Philip Eloff
- Born: Philip Thabu Eloff September 17, 1978 (age 47) Thabazimbi, South Africa
- Height: 1.83 m (6 ft 0 in)
- Weight: 91 kg (201 lb)

Rugby union career
- Position: Centre

Amateur team(s)
- Years: Team / Apps / (Points)
- Chicago Lions

International career
- Years: Team / Apps / (Points)
- 2000–2007: United States / 35 / (50)

= Philip Eloff =

American former rugby union centre

Philip Eloff (born 17 September 1978) is an American former rugby union centre. Eloff played for the United States national rugby union team from 2000 to 2007, earning 35 caps.

== Early life ==
Eloff was born in Thabazimbi, South Africa. He went to college at Northeastern Illinois University and played his club rugby with the Chicago Lions of the Rugby Super League.

== Career ==
Eloff scored 10 tries in his U.S. international career, ranking him second on the list of all-time U.S. try scorers at the time of his retirement (he has since fallen to fourth). His scoring includes a two-try performance in a win against Spain in a qualifying match for the 2003 Rugby World Cup and three tries against Barbados in a 2006 match.
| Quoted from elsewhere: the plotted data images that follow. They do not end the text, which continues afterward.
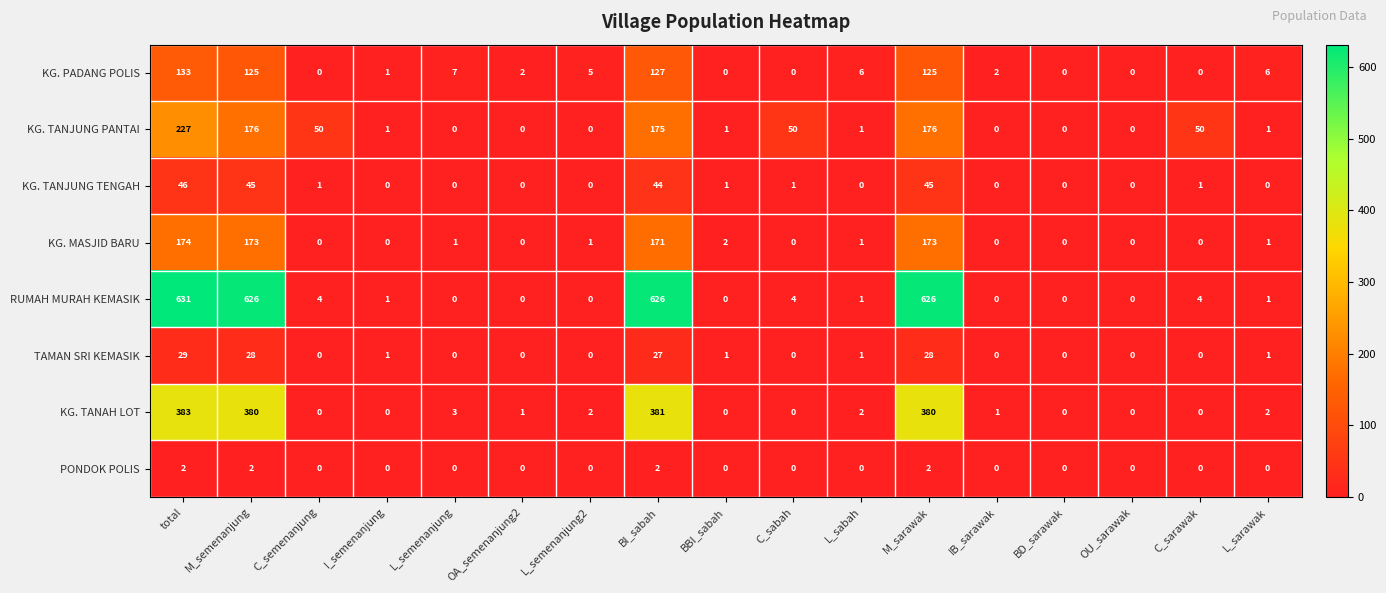

The KG. TANAH LOT series shows 130 at M_sarawak. True or false?

False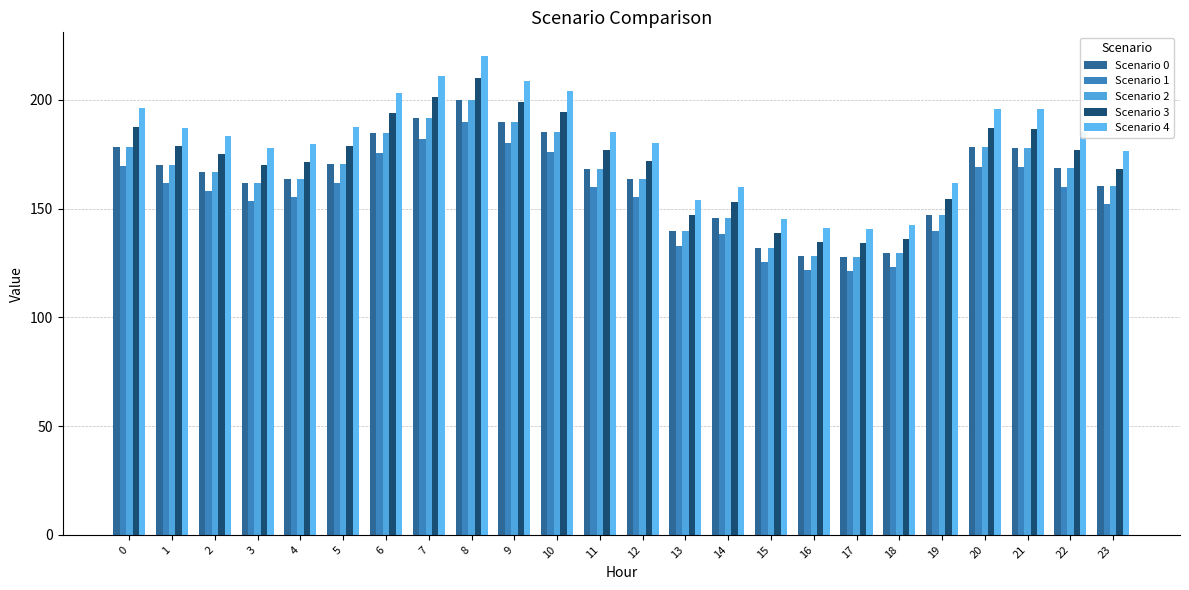

How many data points does each series have?

24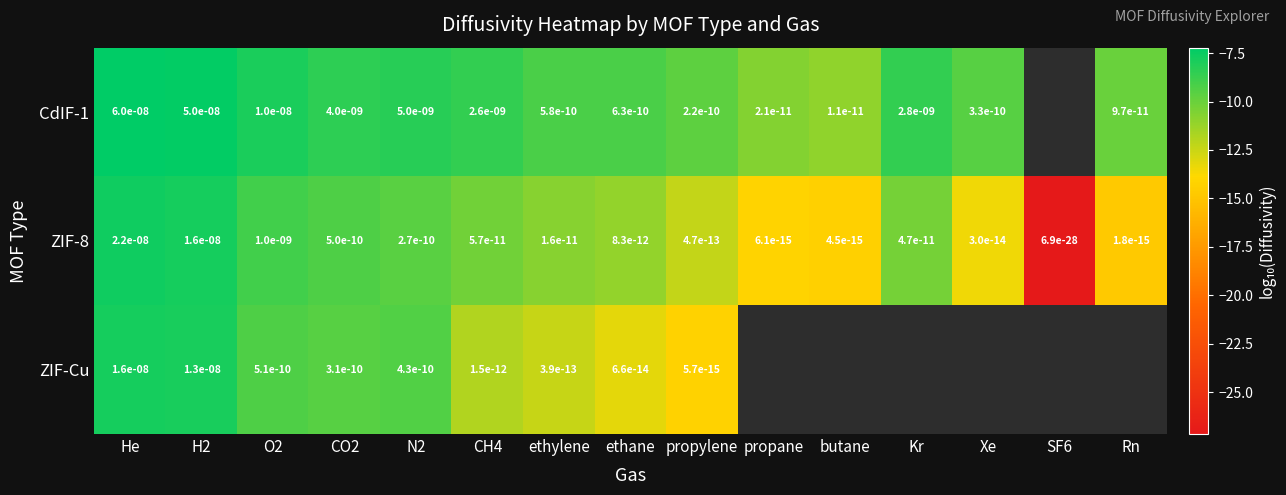

Is the value of ZIF-8 at N2 greater than the value of CdIF-1 at N2?

No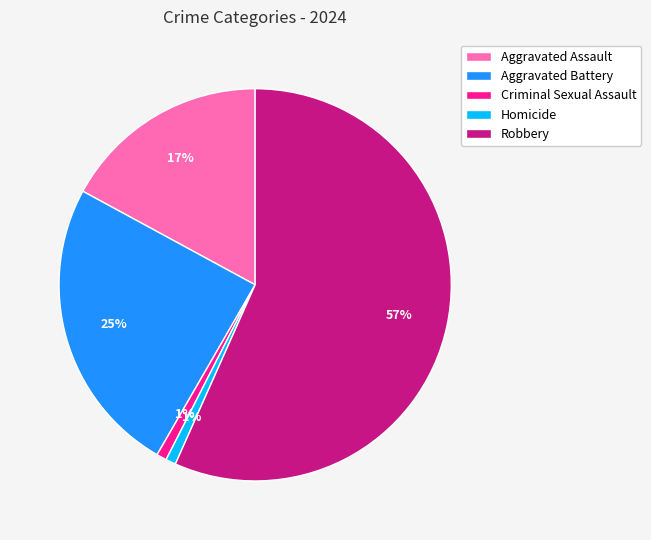

Do Criminal Sexual Assault and Aggravated Assault together represent more than half of the pie?

No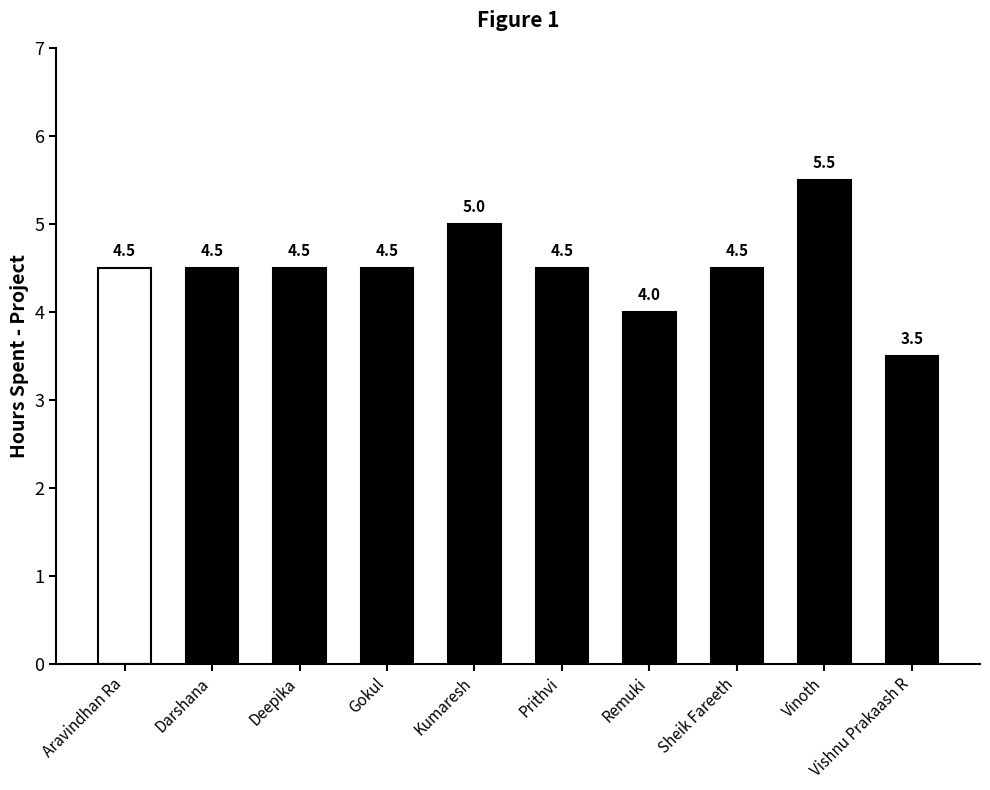

Approximately how many times larger is the value at Gokul compared to Sheik Fareeth?

1.0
Eloff played for the U.S. at the 2003 Rugby World Cup, starting all four matches and scoring a try in the US 39–26 victory against Japan.
He participated with the U.S. squad at the 2007 Rugby World Cup, playing in three matches including two starts (missing the first match as he was recovering from injury), and he retired from international play following the 2007 tournament.

== Personal life ==
Philip Eloff is the older brother of JP Eloff, who starred on the Davenport University rugby team.